>>

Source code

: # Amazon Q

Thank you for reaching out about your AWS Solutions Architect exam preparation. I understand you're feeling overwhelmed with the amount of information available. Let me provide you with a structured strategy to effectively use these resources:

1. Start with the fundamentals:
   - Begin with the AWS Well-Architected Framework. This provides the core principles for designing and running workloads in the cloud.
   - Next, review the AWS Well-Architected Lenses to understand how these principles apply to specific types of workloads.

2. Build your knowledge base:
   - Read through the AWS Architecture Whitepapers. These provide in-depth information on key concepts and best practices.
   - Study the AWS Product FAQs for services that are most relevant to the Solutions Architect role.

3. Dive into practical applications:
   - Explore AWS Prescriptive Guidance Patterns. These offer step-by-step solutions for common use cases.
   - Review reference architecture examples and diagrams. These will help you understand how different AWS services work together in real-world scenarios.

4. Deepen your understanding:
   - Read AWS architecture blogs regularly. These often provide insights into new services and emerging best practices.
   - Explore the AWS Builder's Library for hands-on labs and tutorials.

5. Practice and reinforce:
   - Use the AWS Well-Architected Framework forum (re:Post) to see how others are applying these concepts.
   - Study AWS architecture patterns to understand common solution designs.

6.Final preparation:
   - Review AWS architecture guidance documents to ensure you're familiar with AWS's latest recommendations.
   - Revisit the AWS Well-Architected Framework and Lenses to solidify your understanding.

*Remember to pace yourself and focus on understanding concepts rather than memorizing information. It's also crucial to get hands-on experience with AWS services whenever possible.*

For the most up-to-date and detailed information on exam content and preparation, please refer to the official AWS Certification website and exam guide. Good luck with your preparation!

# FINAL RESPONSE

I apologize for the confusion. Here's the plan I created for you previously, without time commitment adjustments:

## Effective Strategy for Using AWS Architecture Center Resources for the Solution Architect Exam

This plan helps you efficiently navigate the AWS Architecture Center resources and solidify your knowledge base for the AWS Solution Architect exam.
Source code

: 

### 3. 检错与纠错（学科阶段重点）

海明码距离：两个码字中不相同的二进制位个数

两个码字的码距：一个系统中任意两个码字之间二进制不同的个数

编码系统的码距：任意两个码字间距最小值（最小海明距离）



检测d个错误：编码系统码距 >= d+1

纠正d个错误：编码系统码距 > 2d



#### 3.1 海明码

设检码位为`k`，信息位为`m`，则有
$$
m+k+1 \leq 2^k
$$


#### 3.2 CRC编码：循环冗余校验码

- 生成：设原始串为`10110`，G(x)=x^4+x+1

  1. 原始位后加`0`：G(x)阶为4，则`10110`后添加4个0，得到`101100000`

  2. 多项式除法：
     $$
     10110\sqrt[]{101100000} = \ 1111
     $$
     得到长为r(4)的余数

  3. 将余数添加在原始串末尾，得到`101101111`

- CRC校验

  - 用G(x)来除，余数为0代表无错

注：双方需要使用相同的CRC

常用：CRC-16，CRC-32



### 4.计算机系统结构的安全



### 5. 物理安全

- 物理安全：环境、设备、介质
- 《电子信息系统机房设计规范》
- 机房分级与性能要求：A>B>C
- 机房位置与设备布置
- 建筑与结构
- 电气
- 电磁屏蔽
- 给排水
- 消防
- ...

<<

Directions for this task: Reproduce all entries. Keep them exact.

Answer box:
Source code

: # Amazon Q

Thank you for reaching out about your AWS Solutions Architect exam preparation. I understand you're feeling overwhelmed with the amount of information available. Let me provide you with a structured strategy to effectively use these resources:

1. Start with the fundamentals:
   - Begin with the AWS Well-Architected Framework. This provides the core principles for designing and running workloads in the cloud.
   - Next, review the AWS Well-Architected Lenses to understand how these principles apply to specific types of workloads.

2. Build your knowledge base:
   - Read through the AWS Architecture Whitepapers. These provide in-depth information on key concepts and best practices.
   - Study the AWS Product FAQs for services that are most relevant to the Solutions Architect role.

3. Dive into practical applications:
   - Explore AWS Prescriptive Guidance Patterns. These offer step-by-step solutions for common use cases.
   - Review reference architecture examples and diagrams. These will help you understand how different AWS services work together in real-world scenarios.

4. Deepen your understanding:
   - Read AWS architecture blogs regularly. These often provide insights into new services and emerging best practices.
   - Explore the AWS Builder's Library for hands-on labs and tutorials.

5. Practice and reinforce:
   - Use the AWS Well-Architected Framework forum (re:Post) to see how others are applying these concepts.
   - Study AWS architecture patterns to understand common solution designs.

6.Final preparation:
   - Review AWS architecture guidance documents to ensure you're familiar with AWS's latest recommendations.
   - Revisit the AWS Well-Architected Framework and Lenses to solidify your understanding.

*Remember to pace yourself and focus on understanding concepts rather than memorizing information. It's also crucial to get hands-on experience with AWS services whenever possible.*

For the most up-to-date and detailed information on exam content and preparation, please refer to the official AWS Certification website and exam guide. Good luck with your preparation!

# FINAL RESPONSE

I apologize for the confusion. Here's the plan I created for you previously, without time commitment adjustments:

## Effective Strategy for Using AWS Architecture Center Resources for the Solution Architect Exam

This plan helps you efficiently navigate the AWS Architecture Center resources and solidify your knowledge base for the AWS Solution Architect exam.
Source code

: 

### 3. 检错与纠错（学科阶段重点）

海明码距离：两个码字中不相同的二进制位个数

两个码字的码距：一个系统中任意两个码字之间二进制不同的个数

编码系统的码距：任意两个码字间距最小值（最小海明距离）



检测d个错误：编码系统码距 >= d+1

纠正d个错误：编码系统码距 > 2d



#### 3.1 海明码

设检码位为`k`，信息位为`m`，则有
$$
m+k+1 \leq 2^k
$$


#### 3.2 CRC编码：循环冗余校验码

- 生成：设原始串为`10110`，G(x)=x^4+x+1

  1. 原始位后加`0`：G(x)阶为4，则`10110`后添加4个0，得到`101100000`

  2. 多项式除法：
     $$
     10110\sqrt[]{101100000} = \ 1111
     $$
     得到长为r(4)的余数

  3. 将余数添加在原始串末尾，得到`101101111`

- CRC校验

  - 用G(x)来除，余数为0代表无错

注：双方需要使用相同的CRC

常用：CRC-16，CRC-32



### 4.计算机系统结构的安全



### 5. 物理安全

- 物理安全：环境、设备、介质
- 《电子信息系统机房设计规范》
- 机房分级与性能要求：A>B>C
- 机房位置与设备布置
- 建筑与结构
- 电气
- 电磁屏蔽
- 给排水
- 消防
- ...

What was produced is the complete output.